Rupture, or A Thousand Cuts in the US, is a first novel by Simon Lelic. Set in the sweltering heat of the city in summer what should be an open and shut case bears closer examination by a female inspector. Lucia is interested in why a fairly new History teacher at a secondary school which is about to be a flagship Government success story has fired a gun at assembly killing several children and a teacher before turning the gun on himself.
The chapters alternate between Lucia’s experiences in the course of the investigation and the people she interviews giving their versions of events. As Lucia digs deeper she finds, that of course, there was more to it than meets the eye. Lucia continues to dig even when it means that she will be in trouble herself and she descends into old habits while acting like a dog with an old smelly bone. There’s little to be gained by holding on, but she can’t quite give up.

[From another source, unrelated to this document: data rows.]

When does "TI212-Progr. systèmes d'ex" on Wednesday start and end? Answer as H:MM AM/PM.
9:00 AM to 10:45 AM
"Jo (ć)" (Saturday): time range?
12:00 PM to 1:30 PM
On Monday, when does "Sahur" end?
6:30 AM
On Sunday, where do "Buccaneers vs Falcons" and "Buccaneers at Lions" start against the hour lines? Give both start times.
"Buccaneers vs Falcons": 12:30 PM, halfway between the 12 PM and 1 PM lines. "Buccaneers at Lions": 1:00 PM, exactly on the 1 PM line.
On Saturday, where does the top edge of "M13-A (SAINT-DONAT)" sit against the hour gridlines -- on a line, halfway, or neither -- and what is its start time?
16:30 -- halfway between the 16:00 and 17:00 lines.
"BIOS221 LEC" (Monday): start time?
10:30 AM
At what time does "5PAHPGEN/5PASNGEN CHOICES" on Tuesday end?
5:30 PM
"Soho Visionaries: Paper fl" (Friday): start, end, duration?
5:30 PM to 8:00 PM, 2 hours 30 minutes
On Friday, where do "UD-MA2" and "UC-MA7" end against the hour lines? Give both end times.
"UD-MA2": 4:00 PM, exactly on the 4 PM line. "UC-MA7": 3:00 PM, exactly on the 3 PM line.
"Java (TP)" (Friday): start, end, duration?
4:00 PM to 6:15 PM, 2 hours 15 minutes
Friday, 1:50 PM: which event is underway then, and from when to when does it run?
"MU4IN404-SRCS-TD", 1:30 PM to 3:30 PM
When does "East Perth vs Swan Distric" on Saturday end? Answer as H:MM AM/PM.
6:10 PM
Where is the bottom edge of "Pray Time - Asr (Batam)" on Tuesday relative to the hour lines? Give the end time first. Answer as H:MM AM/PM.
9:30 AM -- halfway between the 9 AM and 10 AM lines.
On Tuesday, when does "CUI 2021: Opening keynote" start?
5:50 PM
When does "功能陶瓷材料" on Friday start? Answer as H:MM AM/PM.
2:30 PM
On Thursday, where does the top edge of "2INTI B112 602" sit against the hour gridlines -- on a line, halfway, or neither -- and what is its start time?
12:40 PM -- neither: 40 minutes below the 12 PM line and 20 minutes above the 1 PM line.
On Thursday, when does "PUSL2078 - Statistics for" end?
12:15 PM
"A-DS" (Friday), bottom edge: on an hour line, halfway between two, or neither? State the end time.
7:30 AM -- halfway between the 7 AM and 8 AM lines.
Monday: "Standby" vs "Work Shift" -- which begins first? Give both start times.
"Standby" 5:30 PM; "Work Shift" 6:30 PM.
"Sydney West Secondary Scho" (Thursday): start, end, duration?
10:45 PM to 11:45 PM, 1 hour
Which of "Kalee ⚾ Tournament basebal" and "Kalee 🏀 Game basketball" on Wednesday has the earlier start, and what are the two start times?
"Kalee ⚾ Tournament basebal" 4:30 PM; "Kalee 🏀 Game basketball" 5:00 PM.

No doubt for artistic reasons Lelic doesn’t use quotation marks and his characters say “would of” and have other annoying tics. The English teacher in me wanted to bring out a big red pen – something I don’t even own – just to make a few changes here and there to aid understanding but of course it was done to add an air of authenticity to the chapters meant to be recordings of interviews. It is difficult for an author to successfully write in a number of character voices and to try and carry off about thirteen was ambitious. Was it over-ambitious? I’m not sure.
The main thrust of the story is how institutions toss some people to the wolves in order for the institution to survive.
Sadly, the miscreants rang all too true and I could have changed the central pupil’s character with a name – or two – of my own. There are of course stereotypes – like the unreconstructed PE teacher who wants to be one of the lads, or the police officer who is a disgrace to the badge – but stereotypes exist for a reason. They are out there in real life and easily identifiable to everyone who will read this book.